2. Sync Rules to Rule

  1. Periodically, thanos-ruler-syncer queries the API for all rules for all tenants.
    • In a trusted environment (i.e. with a kubernetes cluster) thanos-ruler-syncer could call the rule-storage-backend directly. Here we demonstrate the lower-trust environment and force thanos-ruler-syncer to authenticate via the API.
    • Do we need to expose an endpoint to return all of the rules? Unclear at the moment.
    • NB: We can definitely make some optimisations here. Suggestions welcome.
  2. API requests data from the rule storage backend.
  3. Rule storage backend requests data from Object storage.
  4. Object storage returns data to the Rule storage backend.
  5. Rule storage backend returns data to the API.
  6. API returns data to thanos-ruler-syncer.
  7. Thanos-ruler-syncer combines all of the data into one file, and writes this file to a directory that is shared with Thanos Rule.
  8. Thanos-ruler-syncer calls Thanos Rule’s /-/reload endpoint to reload newly created configuration.
  9. Thanos Rule begins to evaluate the recording and alerting rules and stores the results in its local TSDB instance.

3. Recording Rule Query

  1. Tenant makes a query request to the API containing a recording or alerting rule metric
  2. API performs authentication and authorization of the request then queries the data from Thanos Query.
  3. Query has Rule configured as one of its Stores, and thus requests the data from Rule.
  4. Rule returns the metric value of the recording or alerting rule to Query.
  5. Query returns the result to API.
  6. API returns the result to the tenant.

Alternatives

More frequent deploys

The above problem has manifested because our deploys are too infrequent for our tenants. Could we not use this as an opportunity to optimize the velocity at which we deploy to production? That way we have the benefit of solving the near-term problems of our tenants, and also rolling things out more frequently.

As it stands, any rollout to production requires coordination and management from a member of the operating team. As the number of tenants and tenants becomes larger, the operating team becomes more of a bottleneck to common tenant operations.

Our goal here is to remove our team entirely from the control loop of updating Prometheus rules. We are trading off immediate term technical complexity against longer-term scalability and happier multi-tenancy operation.

This option also does not address the trust-boundary issue identified above.

Per-tenant GitOps

Another option would be for each tenant to commit their rule configuration into a git repository they control, and then we synchronise that into the right place in our infrastructure based on a URL they provide. This would eliminate the need for us to manage state on their behalf.
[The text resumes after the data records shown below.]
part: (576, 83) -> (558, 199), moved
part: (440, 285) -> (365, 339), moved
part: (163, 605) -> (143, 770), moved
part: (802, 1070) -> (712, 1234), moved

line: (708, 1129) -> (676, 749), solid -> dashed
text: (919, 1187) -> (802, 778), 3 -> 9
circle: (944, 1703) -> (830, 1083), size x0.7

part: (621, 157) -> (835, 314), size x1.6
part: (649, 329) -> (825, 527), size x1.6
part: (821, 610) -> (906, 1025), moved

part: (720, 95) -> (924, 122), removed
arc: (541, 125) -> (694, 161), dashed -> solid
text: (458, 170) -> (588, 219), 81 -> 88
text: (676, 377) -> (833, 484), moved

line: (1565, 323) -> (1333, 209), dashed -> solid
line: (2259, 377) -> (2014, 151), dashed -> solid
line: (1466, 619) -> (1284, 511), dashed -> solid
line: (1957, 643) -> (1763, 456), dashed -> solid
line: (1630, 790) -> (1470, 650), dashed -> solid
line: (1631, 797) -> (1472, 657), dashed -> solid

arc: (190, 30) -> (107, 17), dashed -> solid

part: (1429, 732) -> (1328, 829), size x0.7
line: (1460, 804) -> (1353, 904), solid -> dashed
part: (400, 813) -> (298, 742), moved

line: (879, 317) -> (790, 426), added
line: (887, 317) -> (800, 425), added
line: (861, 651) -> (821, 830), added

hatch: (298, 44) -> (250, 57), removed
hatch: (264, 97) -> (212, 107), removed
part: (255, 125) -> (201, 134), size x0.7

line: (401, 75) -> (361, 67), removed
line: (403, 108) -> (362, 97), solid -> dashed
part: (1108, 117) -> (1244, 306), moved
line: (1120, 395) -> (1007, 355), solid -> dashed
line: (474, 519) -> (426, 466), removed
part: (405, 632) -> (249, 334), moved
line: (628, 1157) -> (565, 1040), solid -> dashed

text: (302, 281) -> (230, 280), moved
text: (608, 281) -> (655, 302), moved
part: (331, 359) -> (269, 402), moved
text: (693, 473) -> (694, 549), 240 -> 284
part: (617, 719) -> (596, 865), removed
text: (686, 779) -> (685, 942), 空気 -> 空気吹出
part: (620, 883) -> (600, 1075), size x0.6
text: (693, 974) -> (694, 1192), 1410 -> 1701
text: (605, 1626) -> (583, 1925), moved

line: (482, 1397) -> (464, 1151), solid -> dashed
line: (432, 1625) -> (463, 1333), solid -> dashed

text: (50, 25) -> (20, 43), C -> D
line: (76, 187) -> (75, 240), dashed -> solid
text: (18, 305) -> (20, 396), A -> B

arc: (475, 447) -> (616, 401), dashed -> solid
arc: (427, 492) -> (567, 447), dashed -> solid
This is a neat idea that avoids deploy dependencies, but has some drawbacks:

  • Validation - The tenant’s rules would only be validated by us in the Ruler itself, meaning mis-configured rules do not get surfaced to tenants. We could encourage tenants to validate
  • Secrets - We can assume that tenants may not want their production rules and alerts exposed to the world, this would then require us to exchange and store secrets with them to access their repository.
  • Overheads - Managing an additional git repo & associated secrets imposes extra overheads on the tenants.

The overhead and complexity of managing sensitive tenant secrets is out-of-scope for this project.

Action Plan

  • Iterate and finalise this design document.
  • Implement proof-of-concept Rules API #138.
  • Make the API available to tenants in staging.
  • Promote API to production after ~1 month of running in staging.